• **Source text**
In addition to the standard `range` function, we support infinite generators

* `exponential(lambd)`: `lambd` is 1.0 divided by the desired mean.
* `uniform(a, b)`: Get a random number in the range `[a, b)` or `[a, b]`
depending on rounding.
* `gauss(mu, sigma)`: `mu` is the mean, and `sigma` is the standard deviation.
* `normal(mu, sigma)`: as above
* `lognormal(mu, sigma)`: as above
* `triangular(low, high)`: Continuous distribution bounded by given lower and
upper limits, and having a given mode value in-between.
* `beta(alpha, beta)`: Conditions on the parameters are `alpha > 0` and `beta >
0`. Returned values range between 0 and 1.
* `gamma(alpha, beta)`: as above
* `weibull(alpha, beta)`: `alpha` is the scale parameter and `beta` is the shape
parameter.

• **Provided data**

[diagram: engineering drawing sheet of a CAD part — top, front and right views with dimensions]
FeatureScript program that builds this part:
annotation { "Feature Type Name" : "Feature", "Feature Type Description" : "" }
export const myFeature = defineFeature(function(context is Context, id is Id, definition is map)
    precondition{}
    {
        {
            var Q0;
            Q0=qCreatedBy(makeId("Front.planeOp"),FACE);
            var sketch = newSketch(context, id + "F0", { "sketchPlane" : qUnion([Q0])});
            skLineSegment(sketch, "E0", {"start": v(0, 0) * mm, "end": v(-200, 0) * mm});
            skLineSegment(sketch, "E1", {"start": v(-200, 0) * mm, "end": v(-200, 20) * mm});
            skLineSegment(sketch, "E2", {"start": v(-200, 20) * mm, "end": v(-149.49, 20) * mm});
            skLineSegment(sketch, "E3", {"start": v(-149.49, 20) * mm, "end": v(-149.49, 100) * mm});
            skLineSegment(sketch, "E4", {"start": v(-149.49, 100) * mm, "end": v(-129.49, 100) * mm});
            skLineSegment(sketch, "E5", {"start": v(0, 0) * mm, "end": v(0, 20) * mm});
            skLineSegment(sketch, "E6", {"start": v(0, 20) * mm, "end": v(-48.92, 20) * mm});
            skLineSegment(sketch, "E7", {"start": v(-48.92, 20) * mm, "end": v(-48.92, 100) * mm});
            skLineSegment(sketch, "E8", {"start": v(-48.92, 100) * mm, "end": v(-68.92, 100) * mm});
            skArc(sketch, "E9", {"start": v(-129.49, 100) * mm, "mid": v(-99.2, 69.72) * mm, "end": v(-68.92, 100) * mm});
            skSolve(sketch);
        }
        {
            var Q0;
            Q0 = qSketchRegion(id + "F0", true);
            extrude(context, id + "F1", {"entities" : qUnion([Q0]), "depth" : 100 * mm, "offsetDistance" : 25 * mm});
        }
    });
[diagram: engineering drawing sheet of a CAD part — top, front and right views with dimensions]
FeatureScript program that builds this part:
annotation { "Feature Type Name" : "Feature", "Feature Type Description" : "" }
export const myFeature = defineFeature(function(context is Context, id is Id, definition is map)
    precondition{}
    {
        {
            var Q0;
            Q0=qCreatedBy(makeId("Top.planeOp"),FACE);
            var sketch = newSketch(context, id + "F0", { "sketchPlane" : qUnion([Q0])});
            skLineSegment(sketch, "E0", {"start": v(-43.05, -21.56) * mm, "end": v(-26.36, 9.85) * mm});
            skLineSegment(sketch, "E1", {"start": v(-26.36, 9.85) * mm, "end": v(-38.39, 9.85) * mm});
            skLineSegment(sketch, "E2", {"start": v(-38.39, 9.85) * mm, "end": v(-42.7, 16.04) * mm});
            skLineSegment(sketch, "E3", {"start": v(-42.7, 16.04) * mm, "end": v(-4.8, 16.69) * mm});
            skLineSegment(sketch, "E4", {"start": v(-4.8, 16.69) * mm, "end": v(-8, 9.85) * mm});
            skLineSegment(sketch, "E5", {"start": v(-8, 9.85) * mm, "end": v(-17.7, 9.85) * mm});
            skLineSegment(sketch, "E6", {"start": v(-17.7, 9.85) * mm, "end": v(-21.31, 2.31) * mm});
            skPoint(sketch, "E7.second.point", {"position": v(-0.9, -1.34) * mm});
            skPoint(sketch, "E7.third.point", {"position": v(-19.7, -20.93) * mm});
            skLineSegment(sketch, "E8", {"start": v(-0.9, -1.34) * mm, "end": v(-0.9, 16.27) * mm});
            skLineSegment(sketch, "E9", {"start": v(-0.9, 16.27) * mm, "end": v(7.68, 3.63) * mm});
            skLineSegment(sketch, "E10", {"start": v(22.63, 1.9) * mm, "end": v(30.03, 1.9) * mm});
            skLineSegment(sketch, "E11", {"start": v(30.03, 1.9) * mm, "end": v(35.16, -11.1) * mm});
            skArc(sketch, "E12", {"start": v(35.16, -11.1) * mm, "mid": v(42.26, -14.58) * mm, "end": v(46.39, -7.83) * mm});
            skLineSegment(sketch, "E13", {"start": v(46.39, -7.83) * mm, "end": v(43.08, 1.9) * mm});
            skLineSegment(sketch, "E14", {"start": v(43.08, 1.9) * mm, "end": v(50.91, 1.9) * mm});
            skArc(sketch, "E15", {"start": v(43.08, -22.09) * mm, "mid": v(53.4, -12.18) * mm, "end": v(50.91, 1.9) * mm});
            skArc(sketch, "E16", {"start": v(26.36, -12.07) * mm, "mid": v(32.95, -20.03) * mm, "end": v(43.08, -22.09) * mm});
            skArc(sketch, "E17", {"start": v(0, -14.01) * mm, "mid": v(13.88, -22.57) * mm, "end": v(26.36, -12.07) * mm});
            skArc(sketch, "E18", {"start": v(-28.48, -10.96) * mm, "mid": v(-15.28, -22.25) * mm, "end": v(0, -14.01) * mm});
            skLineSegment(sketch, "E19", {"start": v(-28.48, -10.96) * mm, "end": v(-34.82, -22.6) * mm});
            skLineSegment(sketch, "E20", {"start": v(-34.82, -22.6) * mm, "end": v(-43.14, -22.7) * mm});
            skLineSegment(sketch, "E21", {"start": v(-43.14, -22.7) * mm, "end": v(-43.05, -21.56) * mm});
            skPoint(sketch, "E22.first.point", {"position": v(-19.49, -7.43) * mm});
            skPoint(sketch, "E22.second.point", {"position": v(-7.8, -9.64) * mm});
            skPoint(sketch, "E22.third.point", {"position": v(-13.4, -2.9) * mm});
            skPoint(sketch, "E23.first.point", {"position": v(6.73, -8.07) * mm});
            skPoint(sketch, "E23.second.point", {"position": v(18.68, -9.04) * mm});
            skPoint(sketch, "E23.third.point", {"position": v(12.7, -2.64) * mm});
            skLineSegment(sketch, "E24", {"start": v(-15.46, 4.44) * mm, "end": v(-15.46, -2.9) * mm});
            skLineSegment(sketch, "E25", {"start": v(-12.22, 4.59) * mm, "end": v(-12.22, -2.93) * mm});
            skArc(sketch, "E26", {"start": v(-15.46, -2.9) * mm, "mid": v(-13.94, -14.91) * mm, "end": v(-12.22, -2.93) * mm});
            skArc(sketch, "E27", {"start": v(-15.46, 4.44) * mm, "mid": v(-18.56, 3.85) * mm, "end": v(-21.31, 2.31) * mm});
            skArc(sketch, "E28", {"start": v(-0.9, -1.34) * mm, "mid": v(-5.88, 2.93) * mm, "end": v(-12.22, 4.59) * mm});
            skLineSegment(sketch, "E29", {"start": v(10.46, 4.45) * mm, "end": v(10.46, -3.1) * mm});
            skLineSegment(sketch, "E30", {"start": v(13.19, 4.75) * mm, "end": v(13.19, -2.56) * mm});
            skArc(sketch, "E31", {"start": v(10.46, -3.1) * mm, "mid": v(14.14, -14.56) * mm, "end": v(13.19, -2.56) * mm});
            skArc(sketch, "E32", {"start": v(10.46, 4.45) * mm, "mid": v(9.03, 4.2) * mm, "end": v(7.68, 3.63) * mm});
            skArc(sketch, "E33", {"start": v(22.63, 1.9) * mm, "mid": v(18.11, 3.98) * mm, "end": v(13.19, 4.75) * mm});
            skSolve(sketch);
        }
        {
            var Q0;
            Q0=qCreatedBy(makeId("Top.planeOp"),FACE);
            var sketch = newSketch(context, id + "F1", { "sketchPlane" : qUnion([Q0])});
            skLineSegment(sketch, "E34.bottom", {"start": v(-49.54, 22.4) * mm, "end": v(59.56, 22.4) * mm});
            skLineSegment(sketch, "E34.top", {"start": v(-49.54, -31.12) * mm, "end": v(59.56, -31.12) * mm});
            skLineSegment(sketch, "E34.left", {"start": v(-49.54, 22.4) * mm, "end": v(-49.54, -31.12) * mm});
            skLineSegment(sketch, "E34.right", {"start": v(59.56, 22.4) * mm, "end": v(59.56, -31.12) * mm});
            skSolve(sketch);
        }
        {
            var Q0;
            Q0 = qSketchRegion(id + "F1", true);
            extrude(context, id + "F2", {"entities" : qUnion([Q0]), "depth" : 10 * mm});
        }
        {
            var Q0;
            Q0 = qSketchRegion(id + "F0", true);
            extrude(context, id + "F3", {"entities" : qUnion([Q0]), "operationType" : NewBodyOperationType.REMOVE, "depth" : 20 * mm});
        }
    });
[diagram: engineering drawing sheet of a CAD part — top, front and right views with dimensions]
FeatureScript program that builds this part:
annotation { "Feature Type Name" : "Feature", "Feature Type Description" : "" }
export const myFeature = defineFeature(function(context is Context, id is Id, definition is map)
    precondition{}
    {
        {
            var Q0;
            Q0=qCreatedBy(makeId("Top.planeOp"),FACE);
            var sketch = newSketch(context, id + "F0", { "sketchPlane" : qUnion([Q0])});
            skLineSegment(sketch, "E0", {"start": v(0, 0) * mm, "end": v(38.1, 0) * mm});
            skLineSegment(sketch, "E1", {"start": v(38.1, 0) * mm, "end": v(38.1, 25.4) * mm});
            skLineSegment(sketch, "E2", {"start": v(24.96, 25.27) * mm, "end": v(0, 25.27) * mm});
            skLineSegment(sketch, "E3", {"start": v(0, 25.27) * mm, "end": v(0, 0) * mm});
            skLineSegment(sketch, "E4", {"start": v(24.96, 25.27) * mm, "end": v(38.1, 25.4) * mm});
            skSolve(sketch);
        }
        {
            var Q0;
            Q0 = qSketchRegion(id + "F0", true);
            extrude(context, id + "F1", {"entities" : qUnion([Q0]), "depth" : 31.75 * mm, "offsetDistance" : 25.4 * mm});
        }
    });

• **Requirements**
Can you extend the text on random-number generators past its final entry?

• **Written answer**
* `pareto(alpha)`: Pareto distribution. `alpha` is the shape parameter.
* `vonmises(mu, kappa)`: `mu` is the mean angle, expressed in radians between 0
and `2*pi`, and `kappa` is the concentration parameter, which must be greater
than or equal to zero. If kappa is equal to zero, this distribution reduces
to a uniform random angle over the range 0 to `2*pi`.


We have a special infinite generator (filter) that works on finite generators:

* `choice`,

whose behaviour is explained below.

Finally, we have a generator

* `stdin()`

that reads from `stdin`.

## A warning about infinity

All generators are infinite generators, and must be sampled with `sample(n)`
before consuming!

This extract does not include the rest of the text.